Last week, I solicited responses to complete that sentence. Bill Stiles made me laugh out loud with this submission: "You know you're a marketer when your children don't write letters to Santa, they direct mail."
Thanks, Bill and all others who responded. It was very entertaining reading all of your suggestions. I included a few of the best submissions today, starting with more from Bill. (More winning entries will run next week.)
But first, some MarketingProfs news: The third of our Vendor Selectors rolls off the assembly line this week. This one gives readers the skinny on how to select a web analytics vendor and contains 22 product listings contributed by web analytics service providers. As always, the front page of the Vendor Selector is available to all MarketingProfs members.
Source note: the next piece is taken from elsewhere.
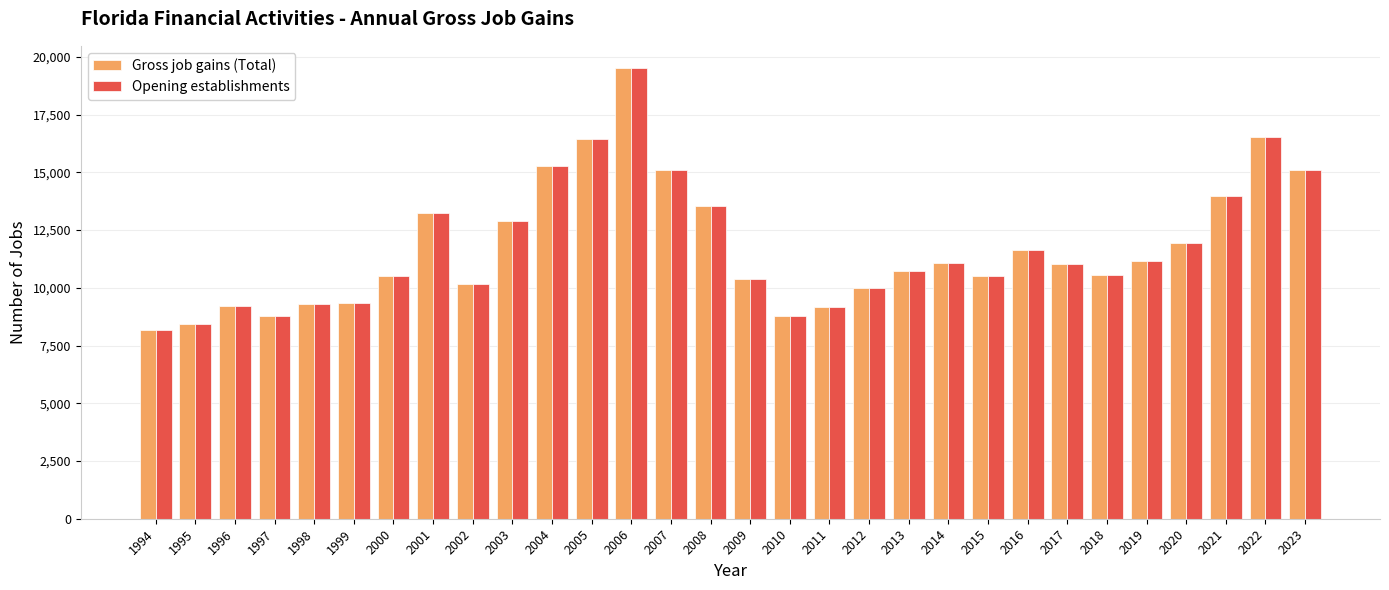

How many categories are shown in the chart?

30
Our prized Premium members get extra goodies, of course. If you're one, you can take advantage of three interactive features, including filters for sorting and detailed product listings; you also get a Shopper's Handbook, which walks you through the selection process.
Just like our last two guides (on email marketing and on search engine optimization), what's really cool is that the Web Analytics Vendor Selector is a dynamic thing—built as a tool rather than a static report. You aren't getting a two-inch binder of reading material but a flexible, adaptable tool that we can constantly improve and upgrade to you’re your changing needs.
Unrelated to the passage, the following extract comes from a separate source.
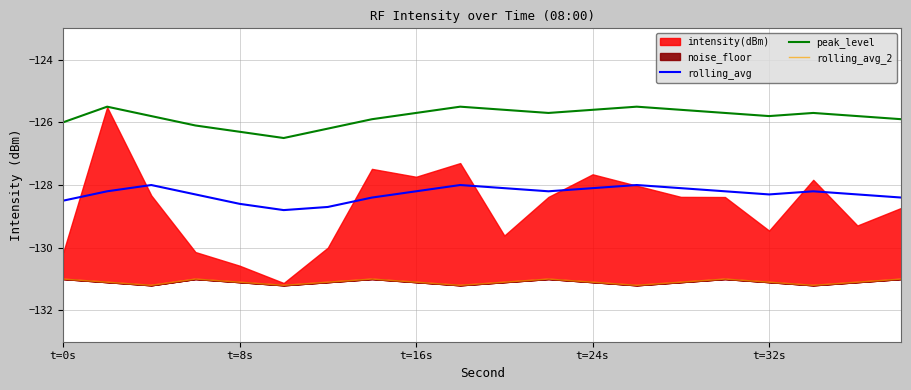

True or false: rolling_avg and peak_level intersect in this chart.

False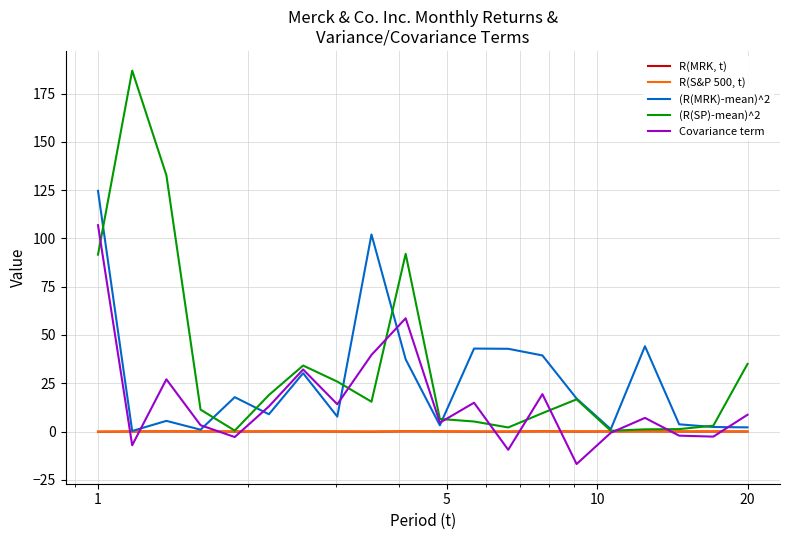

What is the minimum value shown in the chart?

-16.9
Check it out. And let me know what you think!
And now, you know you're a marketer when...
From Bill Stiles, Stiles Healthcare Strategy:
"You TiVo commercials and delete the entertainment."
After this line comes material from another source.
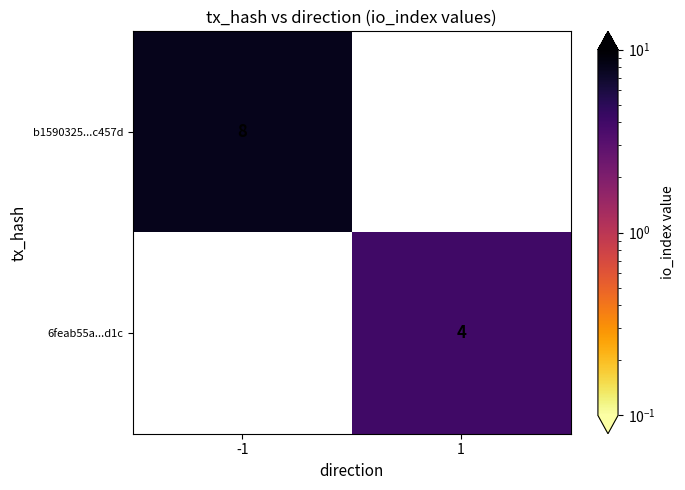

At how many categories does at least one series exceed 4?

1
"You know the research results for a dozen projects but can't remember your mother's birthday."
"You've been called 'anal' so many times your children think it's a nickname."
"Your spouse routinely substitutes 'anal' with a slightly shorter word."
From Michael H. Lyon, applebrandsource:
"You have placed each member of your van pool into a psychographic bucket."
"You consider your lawn part of your Unique Selling Proposition."
"You coach your teenage son on how to better position himself among girls."
From Amanda Ponzar:
"You buy magazines to look at the ads, not read the articles."
"You love opening junk mail just to look for creative direct mail ideas."
"Your Christmas card list is merged, purged and database-ready."